Yeah, I don't see how "I support civil unions" is the same as "Gay Marriage (Not Into It.)" It may be an evasive answer, but it would still seem to put her on the side of some kind of legally-supported status for gay couples.

I'm with the people who say ALL marriages, straight or gay, should be considered "civil unions," but I can say that because I'm not running for office. You just have to consider the response of Miss "abortion=baby murder" to see the problem with taking a position like that.

Re "times have changed" -- Six years ago, with a razor-close election on the line and nothing close to happening on the gay marriage front, Cantwell had a simply one-word answer to the gay marriage question: "Yes".

Left interviewer Dave Ross with his mouth hagning open. "Do you, uh, do you want to elaborate on that?".

If the 2006 answer is "I support civil unions", it's the art of the possible.

what the fuck does she have against snakes on a plane??? seriously, what crawled up her ass and died?

Ugh. The attitude of those people, "we don't know nuthin', an' we're proud of it!" - one of the reasons I fled that corner of the state as fast as my college scholarship would take me.

Charles, I completely agree w/ you in what should be done. The State stepped in a long time ago, and installed many priveledges with marriage (tax breaks, etc.) Now, if the State can grant those same priveledges to the LGBT crowd, and call it something different, "Civil Unions," then what's the beef?

A Pop Psychology quiz?

Josh, you hit a low point when you compared your self to Walter Cronkhite.

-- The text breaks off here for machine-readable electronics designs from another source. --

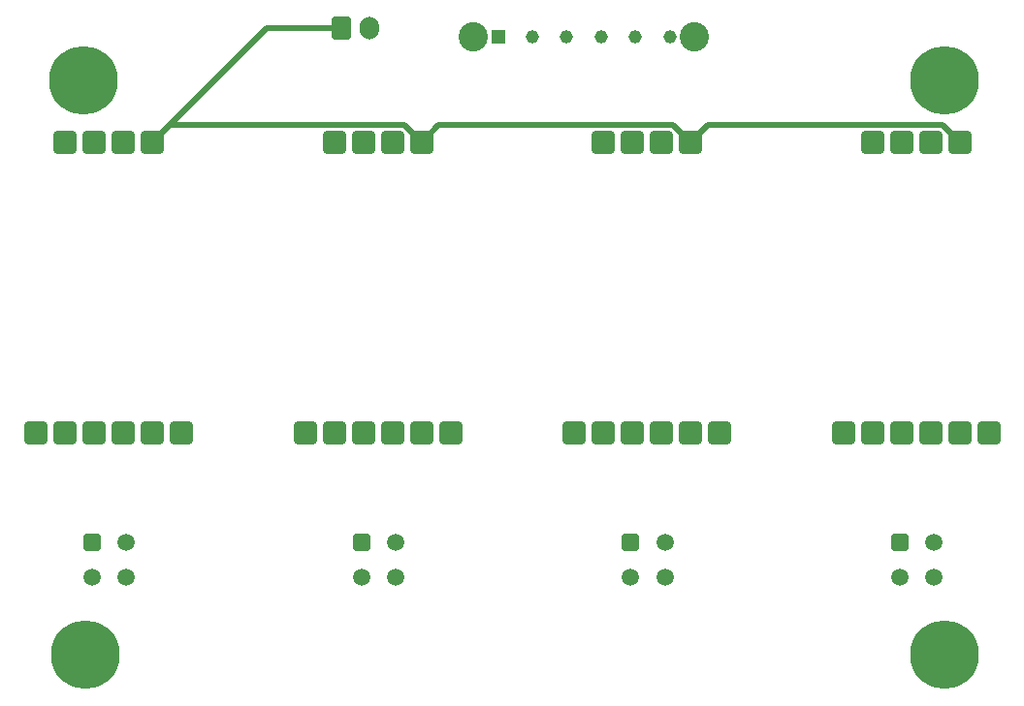
<source format=gbl>
%TF.GenerationSoftware,KiCad,Pcbnew,9.0.0*%
%TF.CreationDate,2025-04-09T17:39:02-07:00*%
%TF.ProjectId,Load Cell Amp Board,4c6f6164-2043-4656-9c6c-20416d702042,rev?*%
%TF.SameCoordinates,Original*%
%TF.FileFunction,Copper,L2,Bot*%
%TF.FilePolarity,Positive*%
%FSLAX46Y46*%
G04 Gerber Fmt 4.6, Leading zero omitted, Abs format (unit mm)*
G04 Created by KiCad (PCBNEW 9.0.0) date 2025-04-09 17:39:02*
%MOMM*%
%LPD*%
G01*
G04 APERTURE LIST*
G04 Aperture macros list*
%AMRoundRect*
0 Rectangle with rounded corners*
0 $1 Rounding radius*
0 $2 $3 $4 $5 $6 $7 $8 $9 X,Y pos of 4 corners*
0 Add a 4 corners polygon primitive as box body*
4,1,4,$2,$3,$4,$5,$6,$7,$8,$9,$2,$3,0*
0 Add four circle primitives for the rounded corners*
1,1,$1+$1,$2,$3*
1,1,$1+$1,$4,$5*
1,1,$1+$1,$6,$7*
1,1,$1+$1,$8,$9*
0 Add four rect primitives between the rounded corners*
20,1,$1+$1,$2,$3,$4,$5,0*
20,1,$1+$1,$4,$5,$6,$7,0*
20,1,$1+$1,$6,$7,$8,$9,0*
20,1,$1+$1,$8,$9,$2,$3,0*%
G04 Aperture macros list end*
%TA.AperFunction,ComponentPad*%
%ADD10C,6.000000*%
%TD*%
%TA.AperFunction,ComponentPad*%
%ADD11RoundRect,0.250001X-0.499999X-0.499999X0.499999X-0.499999X0.499999X0.499999X-0.499999X0.499999X0*%
%TD*%
%TA.AperFunction,ComponentPad*%
%ADD12C,1.500000*%
%TD*%
%TA.AperFunction,ComponentPad*%
%ADD13R,1.170000X1.170000*%
%TD*%
%TA.AperFunction,ComponentPad*%
%ADD14C,1.170000*%
%TD*%
%TA.AperFunction,ComponentPad*%
%ADD15C,2.560000*%
%TD*%
%TA.AperFunction,ComponentPad*%
%ADD16RoundRect,0.300000X0.700000X-0.700000X0.700000X0.700000X-0.700000X0.700000X-0.700000X-0.700000X0*%
%TD*%
%TA.AperFunction,ComponentPad*%
%ADD17RoundRect,0.250000X-0.600000X-0.750000X0.600000X-0.750000X0.600000X0.750000X-0.600000X0.750000X0*%
%TD*%
%TA.AperFunction,ComponentPad*%
%ADD18O,1.700000X2.000000*%
%TD*%
%TA.AperFunction,Conductor*%
%ADD19C,0.500000*%
%TD*%
G04 APERTURE END LIST*
D10*
%TO.P,REF\u002A\u002A,1*%
%TO.N,N/C*%
X117800000Y-83400000D03*
%TD*%
D11*
%TO.P,J6,1,Pin_1*%
%TO.N,Net-(HX4-A+)*%
X189055437Y-123775437D03*
D12*
%TO.P,J6,2,Pin_2*%
%TO.N,Net-(HX4-A-)*%
X192055437Y-123775437D03*
%TO.P,J6,3,Pin_3*%
%TO.N,Net-(HX4-E-)*%
X189055437Y-126775437D03*
%TO.P,J6,4,Pin_4*%
%TO.N,Net-(HX4-E+)*%
X192055437Y-126775437D03*
%TD*%
D13*
%TO.P,J1,1,Pin_1*%
%TO.N,Net-(HX1-SCK)*%
X154000000Y-79600000D03*
D14*
%TO.P,J1,2,Pin_2*%
%TO.N,Net-(HX1-DT)*%
X157000000Y-79600000D03*
%TO.P,J1,3,Pin_3*%
%TO.N,Net-(HX2-DT)*%
X160000000Y-79600000D03*
%TO.P,J1,4,Pin_4*%
%TO.N,Net-(HX3-DT)*%
X163000000Y-79600000D03*
%TO.P,J1,5,Pin_5*%
%TO.N,Net-(HX4-DT)*%
X166000000Y-79600000D03*
%TO.P,J1,6,Pin_6*%
%TO.N,unconnected-(J1-Pin_6-Pad6)*%
X169000000Y-79600000D03*
D15*
%TO.P,J1,7*%
%TO.N,N/C*%
X151850000Y-79600000D03*
%TO.P,J1,8*%
X171150000Y-79600000D03*
%TD*%
D10*
%TO.P,REF\u002A\u002A,1*%
%TO.N,N/C*%
X118000000Y-133600000D03*
%TD*%
D16*
%TO.P,HX3,1,VCC*%
%TO.N,Net-(HX1-VCC)*%
X170805437Y-88805437D03*
%TO.P,HX3,2,SCK*%
%TO.N,Net-(HX1-SCK)*%
X168265437Y-88805437D03*
%TO.P,HX3,3,DT*%
%TO.N,Net-(HX3-DT)*%
X165725437Y-88805437D03*
%TO.P,HX3,4,GND*%
%TO.N,GND*%
X163185437Y-88805437D03*
%TO.P,HX3,5,E+*%
%TO.N,Net-(HX3-E+)*%
X160645437Y-114205437D03*
%TO.P,HX3,6,E-*%
%TO.N,Net-(HX3-E-)*%
X163185437Y-114205437D03*
%TO.P,HX3,7,A-*%
%TO.N,Net-(HX3-A-)*%
X165725437Y-114205437D03*
%TO.P,HX3,8,A+*%
%TO.N,Net-(HX3-A+)*%
X168265437Y-114205437D03*
%TO.P,HX3,9,B-*%
%TO.N,unconnected-(HX3-B--Pad9)*%
X170805437Y-114205437D03*
%TO.P,HX3,10,B+*%
%TO.N,unconnected-(HX3-B+-Pad10)*%
X173345437Y-114205437D03*
%TD*%
%TO.P,HX1,1,VCC*%
%TO.N,Net-(HX1-VCC)*%
X123805437Y-88805437D03*
%TO.P,HX1,2,SCK*%
%TO.N,Net-(HX1-SCK)*%
X121265437Y-88805437D03*
%TO.P,HX1,3,DT*%
%TO.N,Net-(HX1-DT)*%
X118725437Y-88805437D03*
%TO.P,HX1,4,GND*%
%TO.N,GND*%
X116185437Y-88805437D03*
%TO.P,HX1,5,E+*%
%TO.N,Net-(HX1-E+)*%
X113645437Y-114205437D03*
%TO.P,HX1,6,E-*%
%TO.N,Net-(HX1-E-)*%
X116185437Y-114205437D03*
%TO.P,HX1,7,A-*%
%TO.N,Net-(HX1-A-)*%
X118725437Y-114205437D03*
%TO.P,HX1,8,A+*%
%TO.N,Net-(HX1-A+)*%
X121265437Y-114205437D03*
%TO.P,HX1,9,B-*%
%TO.N,unconnected-(HX1-B--Pad9)*%
X123805437Y-114205437D03*
%TO.P,HX1,10,B+*%
%TO.N,unconnected-(HX1-B+-Pad10)*%
X126345437Y-114205437D03*
%TD*%
D11*
%TO.P,J3,1,Pin_1*%
%TO.N,Net-(HX2-A+)*%
X142055437Y-123775437D03*
D12*
%TO.P,J3,2,Pin_2*%
%TO.N,Net-(HX2-A-)*%
X145055437Y-123775437D03*
%TO.P,J3,3,Pin_3*%
%TO.N,Net-(HX2-E-)*%
X142055437Y-126775437D03*
%TO.P,J3,4,Pin_4*%
%TO.N,Net-(HX2-E+)*%
X145055437Y-126775437D03*
%TD*%
D10*
%TO.P,REF\u002A\u002A,1*%
%TO.N,N/C*%
X193000000Y-83400000D03*
%TD*%
D16*
%TO.P,HX4,1,VCC*%
%TO.N,Net-(HX1-VCC)*%
X194305437Y-88805437D03*
%TO.P,HX4,2,SCK*%
%TO.N,Net-(HX1-SCK)*%
X191765437Y-88805437D03*
%TO.P,HX4,3,DT*%
%TO.N,Net-(HX4-DT)*%
X189225437Y-88805437D03*
%TO.P,HX4,4,GND*%
%TO.N,GND*%
X186685437Y-88805437D03*
%TO.P,HX4,5,E+*%
%TO.N,Net-(HX4-E+)*%
X184145437Y-114205437D03*
%TO.P,HX4,6,E-*%
%TO.N,Net-(HX4-E-)*%
X186685437Y-114205437D03*
%TO.P,HX4,7,A-*%
%TO.N,Net-(HX4-A-)*%
X189225437Y-114205437D03*
%TO.P,HX4,8,A+*%
%TO.N,Net-(HX4-A+)*%
X191765437Y-114205437D03*
%TO.P,HX4,9,B-*%
%TO.N,unconnected-(HX4-B--Pad9)*%
X194305437Y-114205437D03*
%TO.P,HX4,10,B+*%
%TO.N,unconnected-(HX4-B+-Pad10)*%
X196845437Y-114205437D03*
%TD*%
D11*
%TO.P,J4,1,Pin_1*%
%TO.N,Net-(HX1-A+)*%
X118555437Y-123775437D03*
D12*
%TO.P,J4,2,Pin_2*%
%TO.N,Net-(HX1-A-)*%
X121555437Y-123775437D03*
%TO.P,J4,3,Pin_3*%
%TO.N,Net-(HX1-E-)*%
X118555437Y-126775437D03*
%TO.P,J4,4,Pin_4*%
%TO.N,Net-(HX1-E+)*%
X121555437Y-126775437D03*
%TD*%
D17*
%TO.P,J2,1,Pin_1*%
%TO.N,Net-(HX1-VCC)*%
X140305437Y-78834562D03*
D18*
%TO.P,J2,2,Pin_2*%
%TO.N,GND*%
X142805437Y-78834562D03*
%TD*%
D16*
%TO.P,HX2,1,VCC*%
%TO.N,Net-(HX1-VCC)*%
X147305437Y-88805437D03*
%TO.P,HX2,2,SCK*%
%TO.N,Net-(HX1-SCK)*%
X144765437Y-88805437D03*
%TO.P,HX2,3,DT*%
%TO.N,Net-(HX2-DT)*%
X142225437Y-88805437D03*
%TO.P,HX2,4,GND*%
%TO.N,GND*%
X139685437Y-88805437D03*
%TO.P,HX2,5,E+*%
%TO.N,Net-(HX2-E+)*%
X137145437Y-114205437D03*
%TO.P,HX2,6,E-*%
%TO.N,Net-(HX2-E-)*%
X139685437Y-114205437D03*
%TO.P,HX2,7,A-*%
%TO.N,Net-(HX2-A-)*%
X142225437Y-114205437D03*
%TO.P,HX2,8,A+*%
%TO.N,Net-(HX2-A+)*%
X144765437Y-114205437D03*
%TO.P,HX2,9,B-*%
%TO.N,unconnected-(HX2-B--Pad9)*%
X147305437Y-114205437D03*
%TO.P,HX2,10,B+*%
%TO.N,unconnected-(HX2-B+-Pad10)*%
X149845437Y-114205437D03*
%TD*%
D11*
%TO.P,J5,1,Pin_1*%
%TO.N,Net-(HX3-A+)*%
X165555437Y-123775437D03*
D12*
%TO.P,J5,2,Pin_2*%
%TO.N,Net-(HX3-A-)*%
X168555437Y-123775437D03*
%TO.P,J5,3,Pin_3*%
%TO.N,Net-(HX3-E-)*%
X165555437Y-126775437D03*
%TO.P,J5,4,Pin_4*%
%TO.N,Net-(HX3-E+)*%
X168555437Y-126775437D03*
%TD*%
D10*
%TO.P,REF\u002A\u002A,1*%
%TO.N,N/C*%
X193000000Y-133600000D03*
%TD*%
D19*
%TO.N,Net-(HX1-VCC)*%
X147305437Y-88805437D02*
X148810874Y-87300000D01*
X145800000Y-87300000D02*
X147305437Y-88805437D01*
X140305437Y-78834562D02*
X133776312Y-78834562D01*
X192800000Y-87300000D02*
X194305437Y-88805437D01*
X125310874Y-87300000D02*
X145800000Y-87300000D01*
X172310874Y-87300000D02*
X192800000Y-87300000D01*
X169300000Y-87300000D02*
X170805437Y-88805437D01*
X170805437Y-88805437D02*
X172310874Y-87300000D01*
X123805437Y-88805437D02*
X125310874Y-87300000D01*
X148810874Y-87300000D02*
X169300000Y-87300000D01*
X133776312Y-78834562D02*
X123805437Y-88805437D01*
%TD*%
M02*

</source>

You went lower on this one.


The P-I will never hire you.

The beef is this: Why should law-abiding, tax-paying gay people be second class citizens? Marriage not only has hundreds of special rights associated with it, but it also has a special social class associated with it. Why shouldn't gay people have the same access to those rights and social status?

Comte, the attitude of those people is, I'd reckon, the attitude of the majority of the country. Hence, low voter turnout an out of control government with no accountability. Most people just don't give a crap, or if they do, it's a knee-jerk reaction to something they don't really understand or are ill-informed about.

More Beef: At best, civil unions could maybe grant all of the rights that marriage grants... within the state of Washington. It would have no bearing beyond the state borders, and would have no effect on any federal laws, including federal tax laws. In they eyes of the federal government and the IRS, my lifelong partner is, and always will be, nothing more than a room mate. Civil unions won't change that. Marriage would.

Red State types that work at hamburger shacks in Easter Washington are idiots. If they're not tweekers, their neighbors are.
Seattle is an island of educated, cultured people sorrounded by red state rednecks.

Christians won't let women get abortions, and Jews believe god wants Rabbis to suck the blood of baby cocks. All religion is a farce.


But even New York Public health can't stop religious idiots -

http://www.nyc.gov/html/doh/html/std/std-bris.shtml

Can'twell will be at the Tractor Tavern tonite for a fund-raiser.

It's tonight? Dang, got an exec board meeting ...

DOMA means that individual state gay-marriage doesn't give any of the federal rights and privileges. No gay couple, married or not, can jointly file a federal income tax return, or be officially recognized by any federal government branch.